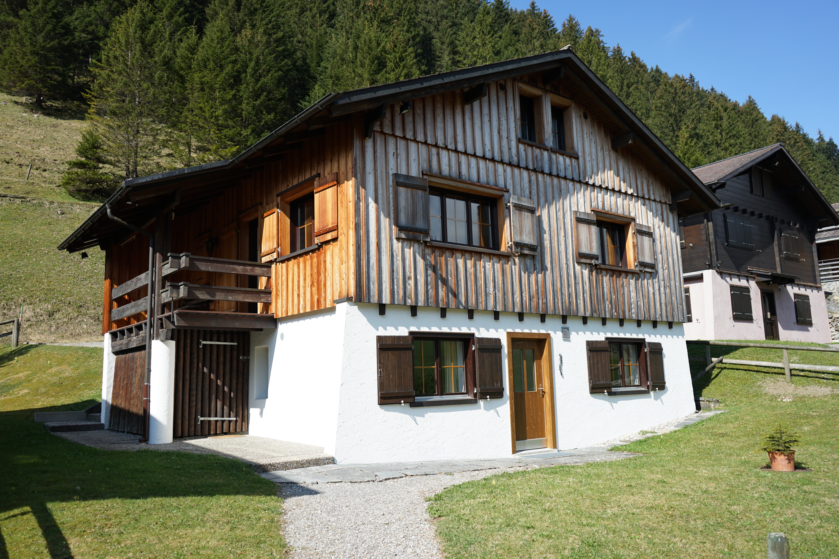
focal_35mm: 28
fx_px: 653
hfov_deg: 65.5
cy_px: 280
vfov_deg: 46.4
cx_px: 420
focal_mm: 28
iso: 100
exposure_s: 1/800
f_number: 3.5
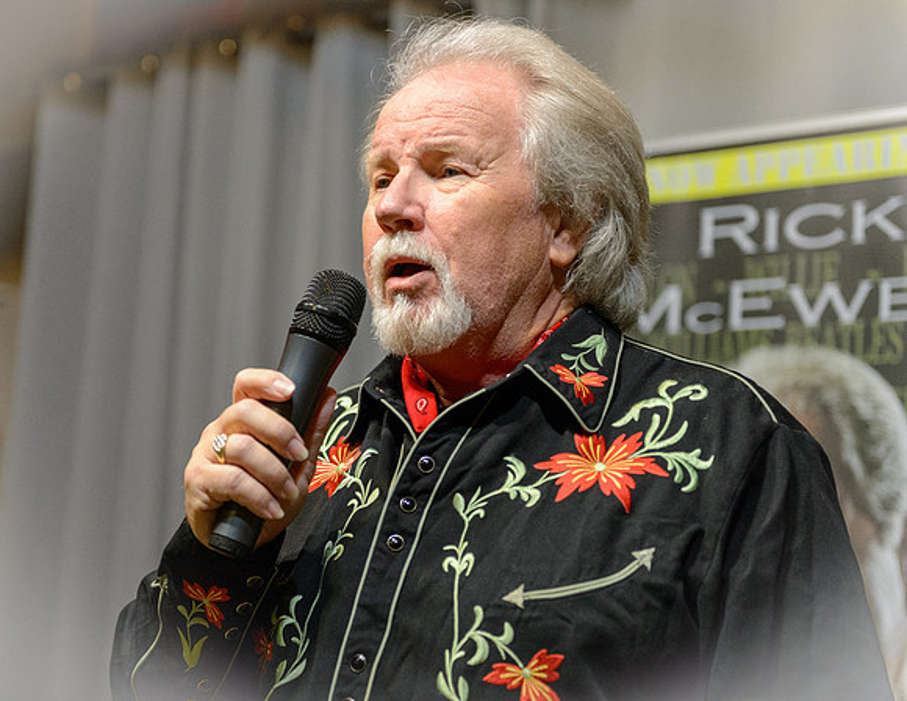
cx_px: 371
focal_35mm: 79
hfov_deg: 24.6
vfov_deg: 19.1
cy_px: 344
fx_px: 2081
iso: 5600
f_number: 2.8
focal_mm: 70
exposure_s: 1/250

______

■ Work order:
Leave out the pictures, and retype exactly the lines from the one containing "exposure_s: 1/800" through the final line of the data.

■ Solution to this exercise:
exposure_s: 1/800
f_number: 3.5
cx_px: 371
focal_35mm: 79
hfov_deg: 24.6
vfov_deg: 19.1
cy_px: 344
fx_px: 2081
iso: 5600
f_number: 2.8
focal_mm: 70
exposure_s: 1/250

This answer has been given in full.